Subtitle D--Training in Democracy and Human Rights; Promotions

SEC. 1941. SENSE OF CONGRESS ON TRAINING IN DEMOCRACY AND HUMAN RIGHTS.

  • It is the sense of Congress that--

    • (1) the Secretary of State should continue to enhance and expand the training provided to foreign service officers and civil service employees on how to strengthen and promote democracy and human rights; and

    • (2) the Secretary of State should continue the effective and successful use of case studies and practical workshops addressing potential challenges, and work with non-state actors, including nongovernmental organizations that support democratic principles, practices, and values.

SEC. 1942. SENSE OF CONGRESS ON ADVANCE DEMOCRACY AWARD.

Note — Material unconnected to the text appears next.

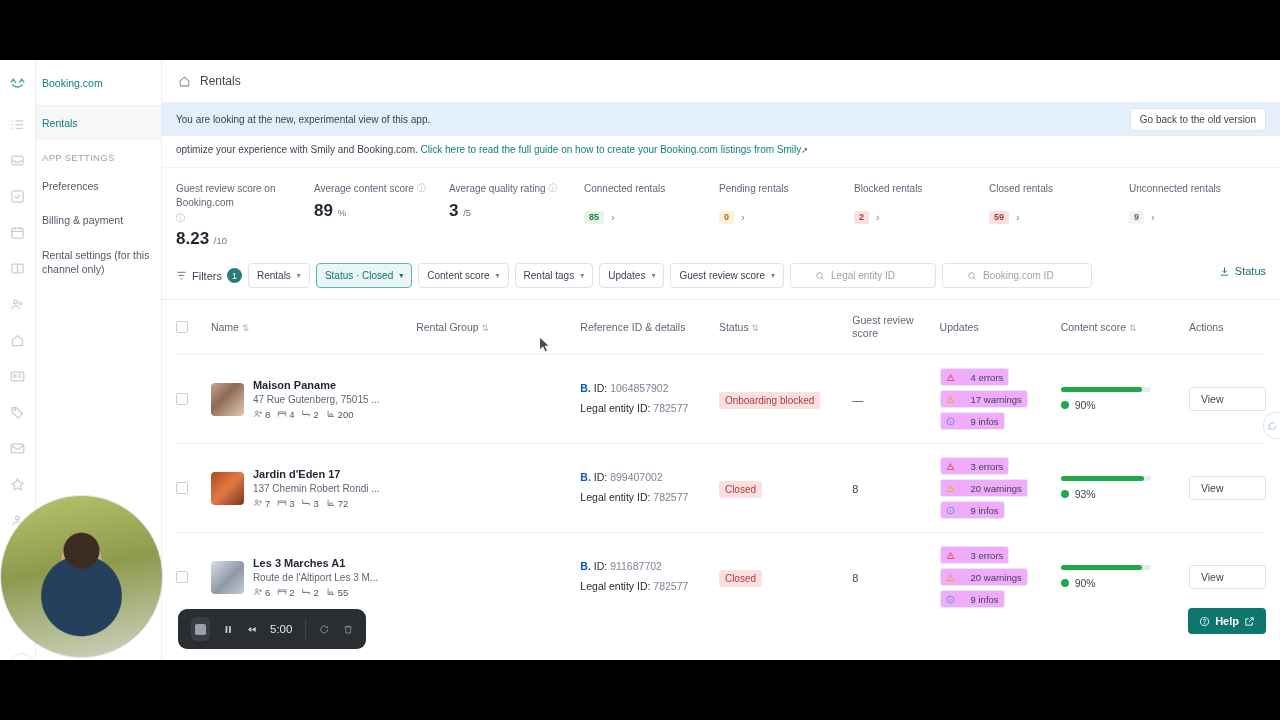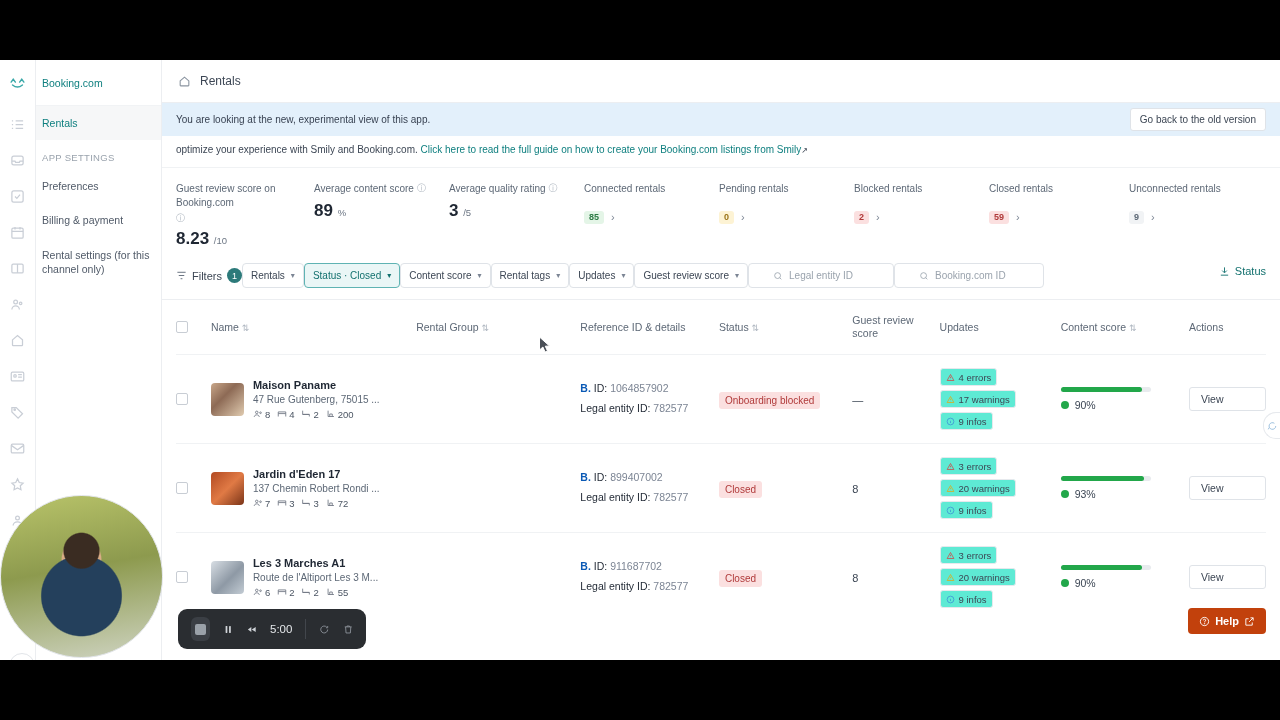"Filters" #filters { gap: 0 -> 6px }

  • It is the sense of Congress that--

    • (1) the Secretary of State should further strengthen the capacity of the Department to carry out result-based democracy promotion efforts through the establishment of awards and other employee incentives, including the establishment of an annual award known as Outstanding Achievements in Advancing Democracy, or the ADVANCE Democracy Award, that would be awarded to officers or employees of the Department; and

    • (2) the Secretary of State should establish the procedures for selecting recipients of such award, including any financial terms, associated with such award.

SEC. 1943. PROMOTIONS.

  • The precepts for selection boards responsible for recommending promotions of foreign service officers, including members of the senior foreign service, should include consideration of a candidate's experience or service in promotion of human rights and democracy.

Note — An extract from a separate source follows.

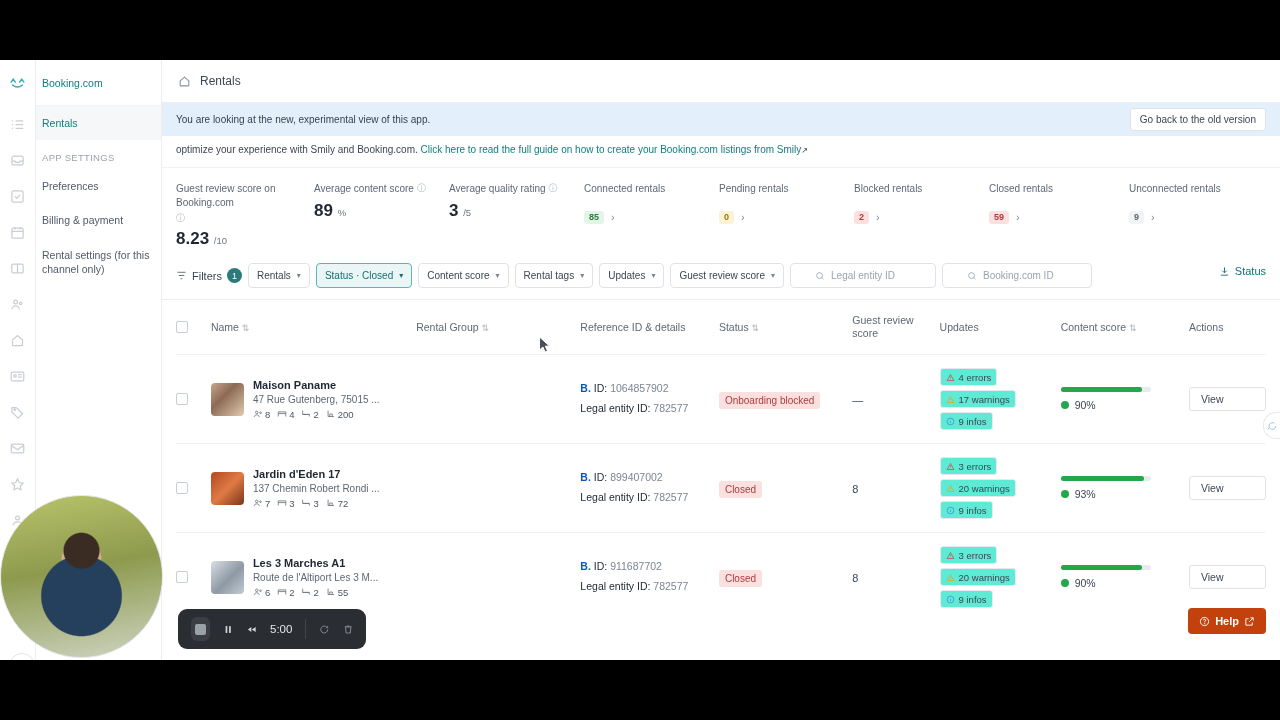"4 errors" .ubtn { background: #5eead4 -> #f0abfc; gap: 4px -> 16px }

SEC. 1944. PROGRAMS BY UNITED STATES MISSIONS IN FOREIGN COUNTRIES AND ACTIVITIES OF CHIEFS OF MISSION.

  • It is the sense of Congress that each chief of mission should provide input on the actions described in the Advancing Freedom and Democracy Report submitted under section 665(c) of the Foreign Relations Authorization Act, Fiscal Year 2003 (Public Law 107-228; 22 U.S.C. 2151n note), as amended by section 1621, and should intensify democracy and human rights promotion activities.

Subtitle E--Alliances With Democratic Countries

SEC. 1951. ALLIANCES WITH DEMOCRATIC COUNTRIES.

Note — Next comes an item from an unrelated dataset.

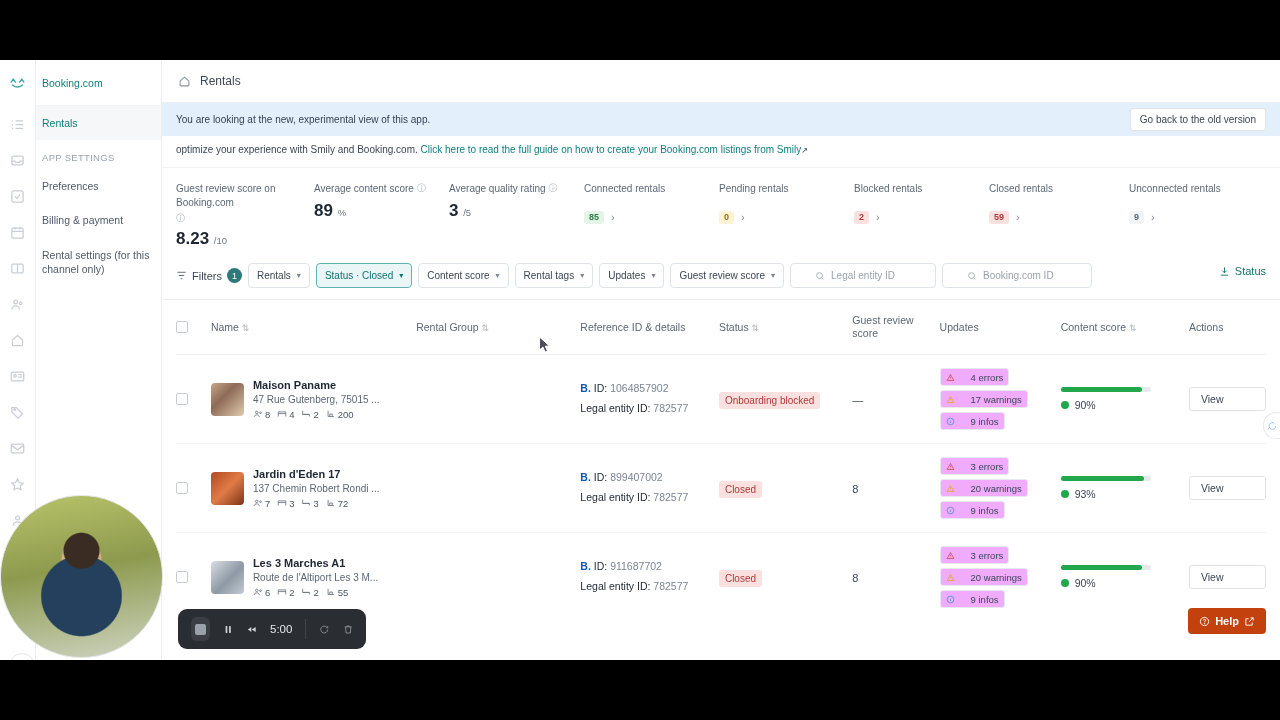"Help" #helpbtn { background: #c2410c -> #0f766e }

  • (a) Establishment of an Office for the Community of Democracies- The Secretary of State should, and is authorized to, establish an Office for the Community of Democracies with the mission to further develop and strengthen the institutional structure of the Community of Democracies, develop interministerial projects, enhance the United Nations Democracy Caucus, manage policy development of the United Nations Democracy Fund, and enhance coordination with other regional and multilateral bodies with jurisdiction over democracy issues.

  • (b) Sense of Congress on International Center for Democratic Transition- It is the sense of Congress that the International Center for Democratic Transition, an initiative of the Government of Hungary, serves to promote practical projects and the sharing of best practices in the area of democracy promotion and should be supported by, in particular, other European countries with experiences in democratic transitions, the United States, and private individuals.

Subtitle F--Funding for Promotion of Democracy

SEC. 1961. SENSE OF CONGRESS ON THE UNITED NATIONS DEMOCRACY FUND.

  • It is the sense of Congress that the United States should work with other countries to enhance the goals and work of the United Nations Democracy Fund, an essential tool to promote democracy, and in particular support civil society in their efforts to help consolidate democracy and bring about transformational change.

SEC. 1962. THE HUMAN RIGHTS AND DEMOCRACY FUND.

  • The purpose of the Human Rights and Democracy Fund should be to support innovative programming, media, and materials designed to uphold democratic principles, support and strengthen democratic institutions, promote human rights and the rule of law, and build civil societies in countries around the world.

Passed the Senate March 13, 2007.

Attest:

Secretary.

110th CONGRESS

1st Session

S. 4

AN ACT

To make the United States more secure by implementing unfinished recommendations of the 9/11 Commission to fight the war on terror more effectively, to improve homeland security, and for other purposes.